Said he: “You know what I saw in Owerri and environs? A people fed up with shackles, waiting to burst loose, and enjoy their liberty once again. ‘Man is born free, but everywhere, he is in chains,’ (Rousseau, in The Social Contract). Owerri people cast off their shackles, came out singing, dancing, and welcoming their President. That was what they wanted, and it was what they got.
“Who first puts a people they say they want to liberate under bondage? They cabin and crib them every Monday, (Ghost Monday, they call it, when no business must be done), at huge social and economic costs. And any other day the leader of the separatist movement currently standing trial also appears in court, they compel the people to sit at home, to their disquietude and sorrow. Tuesday was one of such days.

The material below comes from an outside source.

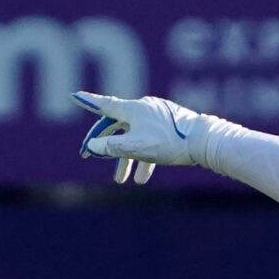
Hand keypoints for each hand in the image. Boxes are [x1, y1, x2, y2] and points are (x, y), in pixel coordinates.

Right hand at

“But did all the people stay at home? Not so. They were tired of being turned to slaves, when they were born free. You could see the excitement, the joy on their faces, as they turned out to receive their President. ‘It is for freedom that Christ has set us free. Stand firm, then, and do not be encumbered once more by the yoke of slavery.’ (Galatians 5:1).”
Adesina pointed out that Buhari’s administration had, contrary to insinuations, done a so much to better the lot of the people of the South East.
He gave a long list of some of the development projects carried out by the current government in the South East.